The Indian government is reportedly considering an increase in import duties on vegetable oils in an effort to support domestic oilseed farmers amid declining prices. According to sources cited in a Reuters report, the move follows concerns that lower domestic oilseed prices could impact farmers’ profitability and cultivation interest.
An increase in import duties, if implemented, would be the second such adjustment within six months. Industry analysts suggest that higher tariffs could lead to a rise in local vegetable oil and oilseed prices while potentially reducing India’s reliance on imports of palm oil, soybean oil, and sunflower oil.
In September 2024, India imposed a 20% basic customs duty on both crude and refined vegetable oils, raising the total import duty on crude palm oil, crude soybean oil, and crude sunflower oil from 5.5% to 27.5%. The duty on refined versions of these oils increased to 35.75%. However, despite these measures, soybean prices have continued to trade over 10% below the government-mandated minimum support price (MSP), leading to renewed discussions on potential tariff revisions.
A government official, speaking on condition of anonymity, stated that lower oilseed prices justify a potential increase in import duties on edible oils. However, the exact percentage of the proposed increase has not been disclosed.
Industry representatives have expressed concerns about the impact of declining oilseed prices on farmers. BV Mehta, executive director of the Solvent Extractors’ Association of India (SEA), emphasized the need to support domestic producers to sustain interest in oilseed cultivation.

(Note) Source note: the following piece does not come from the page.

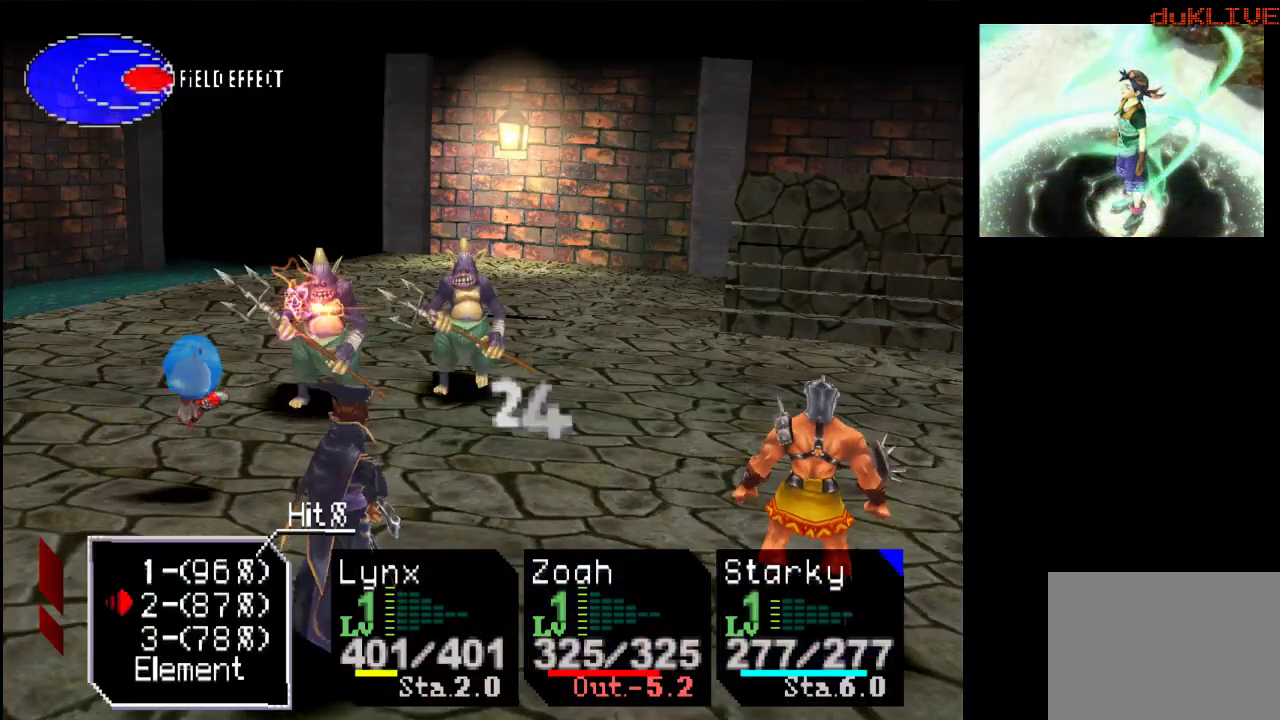
{"buttons": [], "left_stick": "center", "right_stick": "center", "events": []}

In anticipation of potential policy changes, Indian refiners have reportedly canceled orders for approximately 100,000 tonnes of crude palm oil originally scheduled for delivery between March and June. India, which imports nearly two-thirds of its vegetable oil requirements, sources palm oil mainly from Indonesia, Malaysia, and Thailand, while soybean oil and sunflower oil are imported from Argentina, Brazil, Russia, and Ukraine.

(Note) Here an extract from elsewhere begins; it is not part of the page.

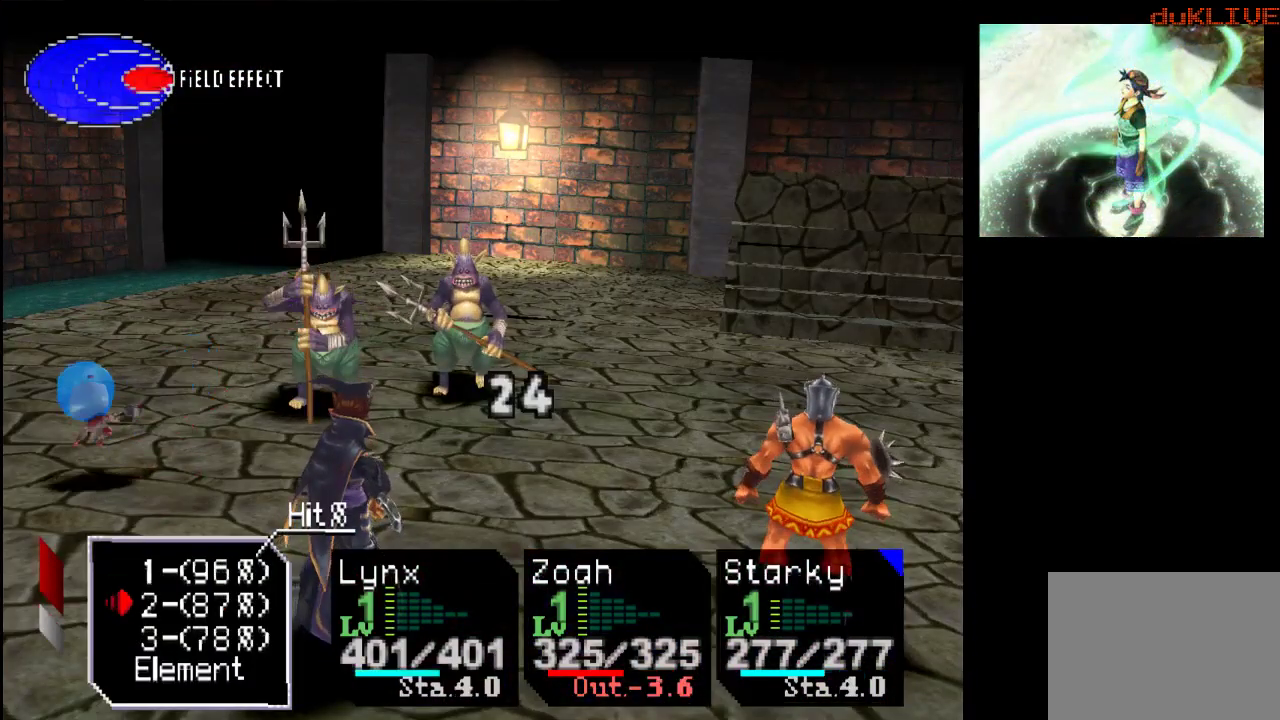
{"buttons": ["CROSS"], "left_stick": "center", "right_stick": "center", "events": [[233, "left_stick", "down"], [333, "left_stick", "center"], [433, "CROSS", "down"]]}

Amid these developments, the U.S. Department of Agriculture (USDA) has revised its forecast for India’s rapeseed production in 2024/25. According to the USDA’s Foreign Agricultural Service (FAS) report, rapeseed production is estimated at 11.7 million tonnes, down from 12.3 million tonnes the previous year. The decrease is attributed to a shift in cropping patterns favoring more profitable crops and a reduction in the planted area from 9.3 million hectares to 8.9 million hectares.

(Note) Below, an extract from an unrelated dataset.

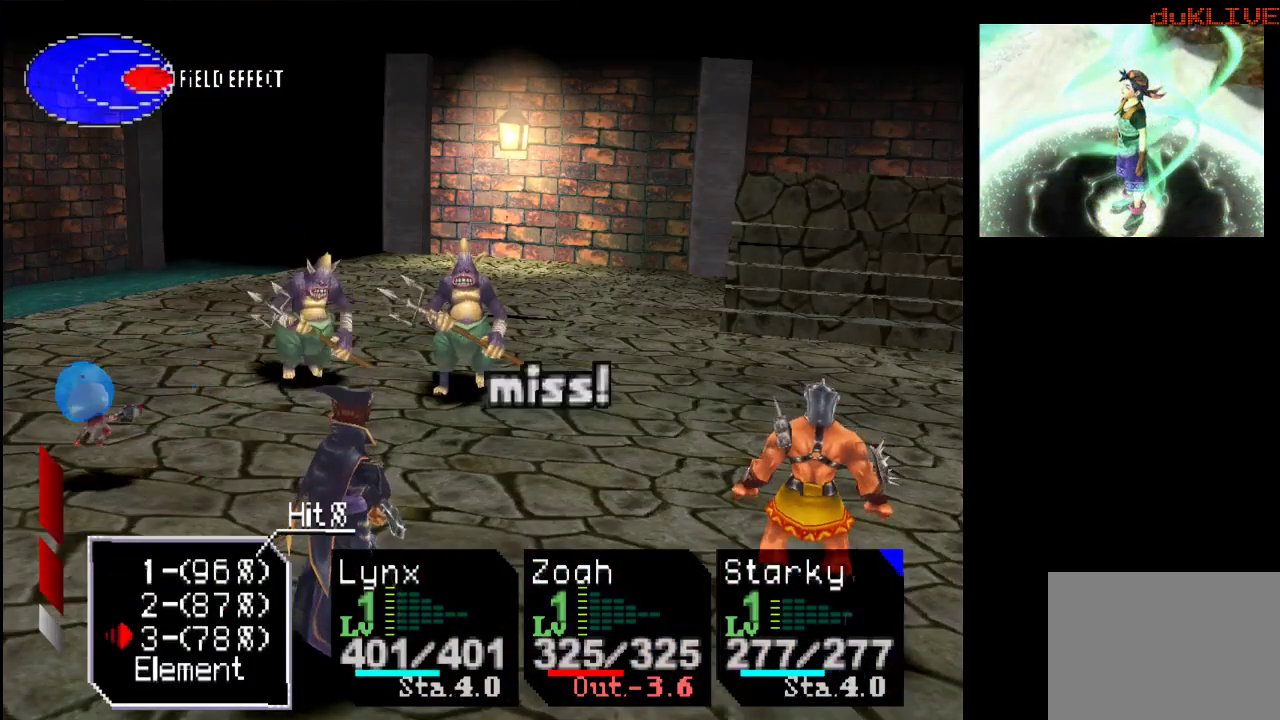
{"buttons": [], "left_stick": "center", "right_stick": "center", "events": [[100, "CROSS", "up"]]}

Despite the projected 5% decline in rapeseed production, yields have remained stable at 1.3 million tonnes per hectare due to favorable weather conditions, improved soil moisture, and efficient fertilizer use. The USDA maintains its forecast for rapeseed crushing at 10.5 million tonnes, citing stable demand.
Rapeseed oil production has been revised downward to 4 million tonnes, a 5% decrease from previous projections, due to lower oilseed availability. However, favorable weather conditions during key growth stages are expected to help maintain oil content and extraction rates.
Consumption of rapeseed oil remains steady at 4 million tonnes, compared to an initial estimate of 4.1 million tonnes. While rapeseed oil remains a preferred cooking oil in rural areas due to its strong flavor and traditional use, urban consumers are increasingly opting for alternatives such as sunflower and refined oils.
The USDA has also adjusted its forecast for India’s rapeseed oil ending stock, reducing it from an initial estimate of 490,000 tonnes to 358,000 tonnes. The revision reflects lower rapeseed production and continued demand for edible oils in the country.